• **Supplied text**:
··········

God’s words here are, in a sense, to Isaiah alone: “Behold, this has touched your lips; your guilt is taken away and your sin atoned for”. Isaiah was made an example of God’s condescension of grace so that his message of coming redemption might be fully exemplified in him, and be believable to the desperate nation to whom he wrote. But the confirmation Isaiah was given was only a signified promise that the intended effect of the typical altar was his; how much more reason do we have to hope, when the word, “This is my body, broken for you,” is spoken to us? For in that word, we are given the promise of Christ that not just the altar of the Temple, but the Cross of Calvary; not just the passover lamb, but the true Lamb of God is freely given to us. Every time the bread and wine of the sacrament touches our lips, we may hear the words, “Behold this has touched your lips; your guilt is taken away,” as though they are then spoken directly from God to our troubled conscience. When we see God’s burning holiness, we are full of fear and doubts, for our consciences condemn us; but we have a visible word more powerful than this word spoken to Isaiah, far more powerful than any word of condemnation that our consciences or the devils could ever speak.
c. Christ has chosen a paradoxical way to spread this redemption to all the nations (6:8-10)
After Isaiah receives this sign, he is given the rare and precious privilege of listening to the eternal, inter-triune council of God, even as David before him was given, about which he wrote in Psalm 2. And what a wonder! When the holy God who cannot look upon sin is heard speaking forth his plans for human history, and deliberating over how to accomplish his purposes, it is a deliberation over how to spread forth nothing but the message of redemption.

··········

• **Task item A**:
Please answer these about the Isaiah passage:
(i) What words does God speak to Isaiah about his lips?
(ii) In which psalm did David write about the council of God?
(iii) In the last paragraph, what is the deliberation of God over?
• **Task item B**: Convert part of the entries into a JSON list of strings, one string per line and blank lines omitted. Begin at the line that has "frame (highlighted by a blue box)?" and stop after the line that has "Locate an element". Leave out the pictures.

··········

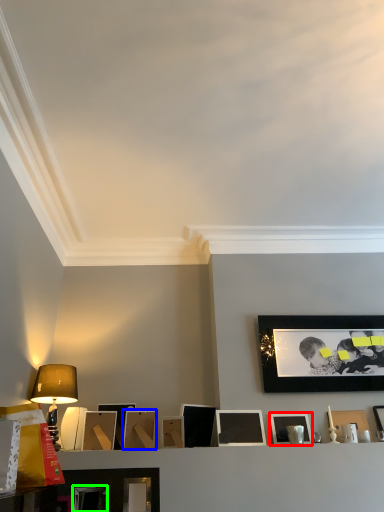
Question: Which is farther away from picture frame (highlighted by a red box)? picture frame (highlighted by a blue box) or picture frame (highlighted by a green box)?

Choices:
 (A) picture frame
 (B) picture frame

Answer: (B)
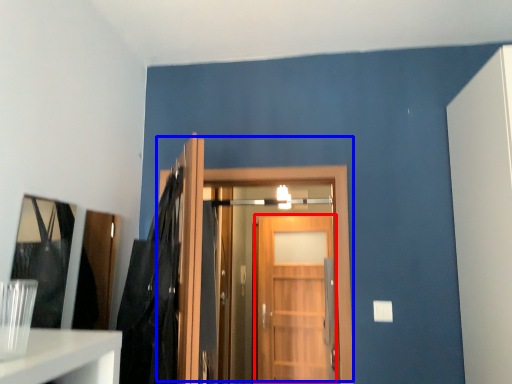
Question: Among these objects, which one is farthest to the camera, door (highlighted by a red box) or door (highlighted by a blue box)?

Choices:
 (A) door
 (B) door

Answer: (A)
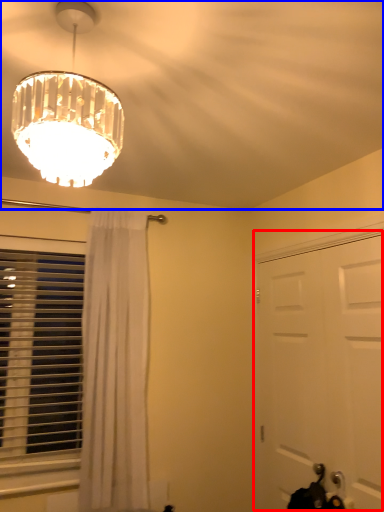
Question: Which point is closer to the camera, door (highlighted by a red box) or fan (highlighted by a blue box)?

Choices:
 (A) door
 (B) fan

Answer: (B)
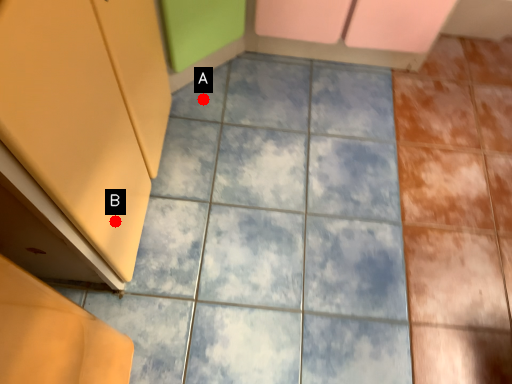
Question: Two points are circled on the image, labeled by A and B beside each circle. Which of the following is the farthest from the observer?

Choices:
 (A) A is further
 (B) B is further

Answer: (A)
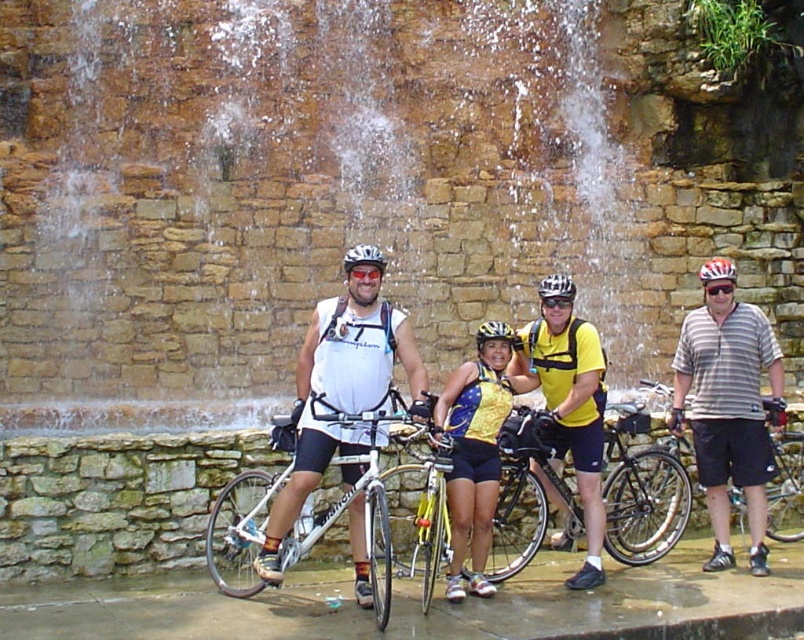
You are a photographer setting up a tripod to take a photo of the cyclists. The tripod has a narrow slot that can only fit one item at a time. If you want to place either the shiny metallic bicycle at center or the shiny silver helmet at center into the slot, which one can fit through the slot?

The shiny metallic bicycle at center is thinner than the shiny silver helmet at center, so the shiny metallic bicycle at center can fit through the narrow slot.

You are a photographer trying to capture a clear shot of the shiny metallic bicycle at center and the matte white helmet at center. Since the waterfall is spraying water upwards, which object might be more affected by the mist and require adjustment in your camera settings?

The shiny metallic bicycle at center is in front of the matte white helmet at center, so it will be more exposed to the mist from the waterfall and may require adjustments in camera settings to account for the moisture and reflective surface.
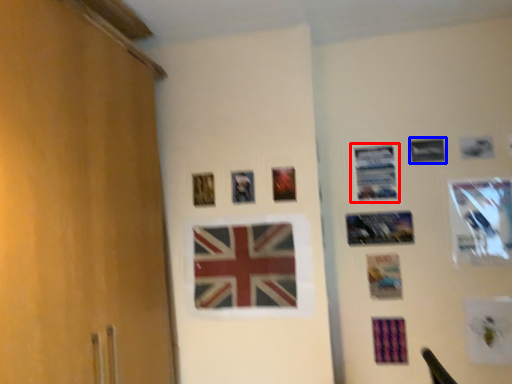
Question: Among these objects, which one is farthest to the camera, picture frame (highlighted by a red box) or picture frame (highlighted by a blue box)?

Choices:
 (A) picture frame
 (B) picture frame

Answer: (A)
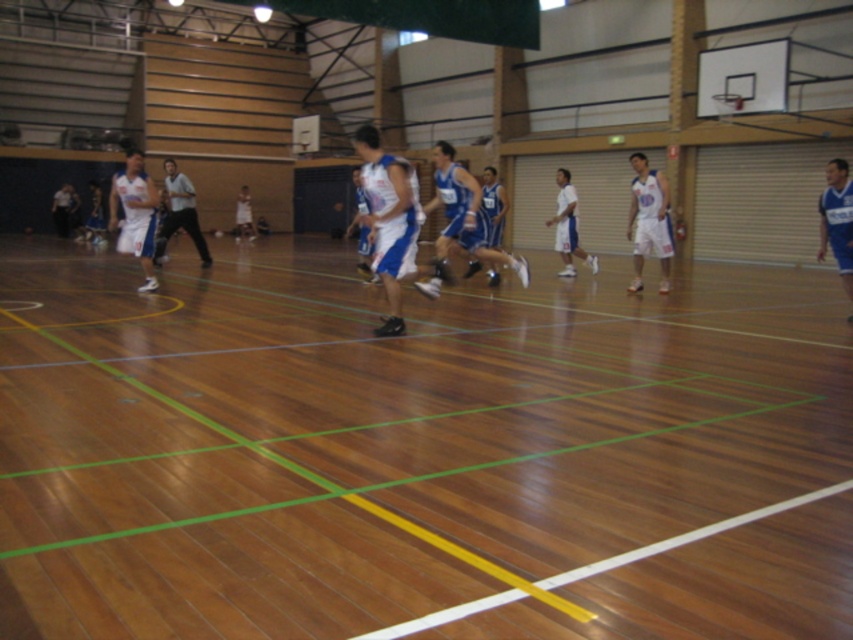
Locate an element on the screen. white/blue jersey at center is located at coordinates (389, 220).

This screenshot has width=853, height=640. What are the coordinates of `white/blue jersey at center` in the screenshot? It's located at (389, 220).

Where is `blue jersey shorts at center`? blue jersey shorts at center is located at coordinates (461, 221).

Is point (445, 212) positioned in front of point (846, 234)?

That is False.

The height and width of the screenshot is (640, 853). In order to click on blue jersey shorts at center in this screenshot , I will do `click(461, 221)`.

Is point (125, 184) positioned after point (175, 163)?

No, it is in front of (175, 163).

Is white jersey at left in front of matte black shorts at center?

Yes, it is in front of matte black shorts at center.

What do you see at coordinates (135, 212) in the screenshot? The image size is (853, 640). I see `white jersey at left` at bounding box center [135, 212].

The image size is (853, 640). Find the location of `white jersey at left`. white jersey at left is located at coordinates (135, 212).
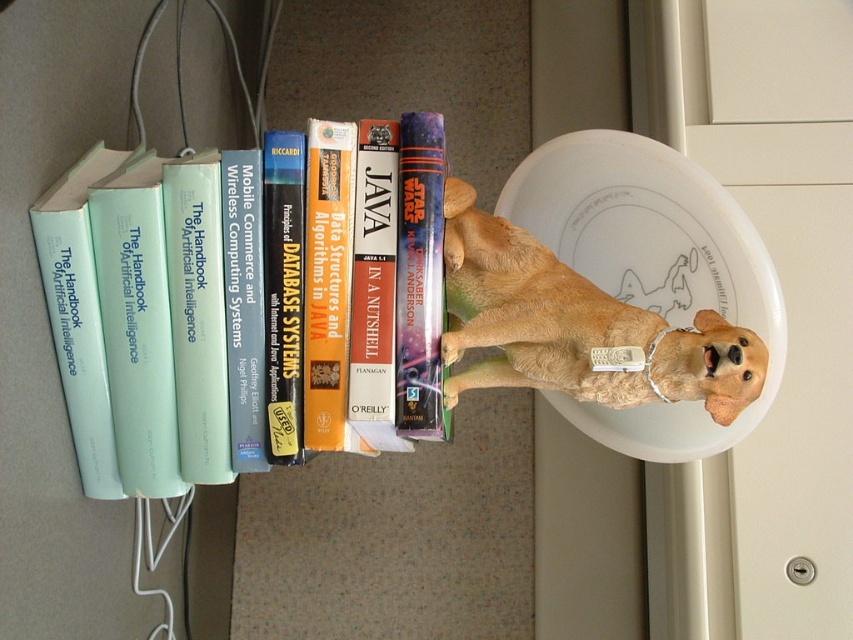
Please look at the image described. There is a point marked at coordinates (x=576, y=326). Which object from the list below is located at this point? Choose from the following options. A. golden retriever figurine B. technical book on artificial intelligence C. wireless computing systems book D. database systems book

The point at coordinates (x=576, y=326) marks the golden fur dog at center, which corresponds to the golden retriever figurine. The correct answer is A.

You are organizing a bookshelf and see the light blue paperback book at left and the golden fur dog at center. Which object is positioned higher on the shelf?

The light blue paperback book at left is positioned higher on the shelf than the golden fur dog at center.

You need to place a 10 cm wide notebook between the light blue paperback book at left and the hardcover book at center. Can you fit it there?

The light blue paperback book at left is wider than the hardcover book at center. Therefore, the space between them might be sufficient to fit a 10 cm wide notebook, but since the exact distance isn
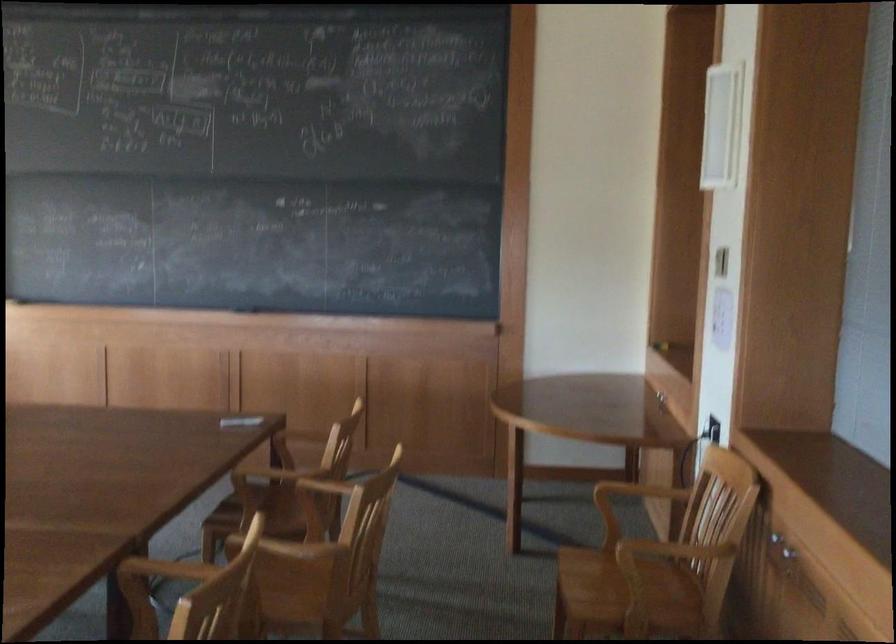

··········

• **Exercise solution A**:
(i) "Behold, this has touched your lips; your guilt is taken away and your sin atoned for."
(ii) Psalm 2.
(iii) How to spread forth nothing but the message of redemption.

• **Exercise solution B**:
[
  "Question: Among these objects, which one is farthest to the camera, picture frame (highlighted by a red box) or picture frame (highlighted by a blue box)?",
  "Choices:",
  " (A) picture frame",
  " (B) picture frame",
  "Answer: (A)",
  "Locate an element on the screen. white/blue jersey at center is located at coordinates (389, 220)."
]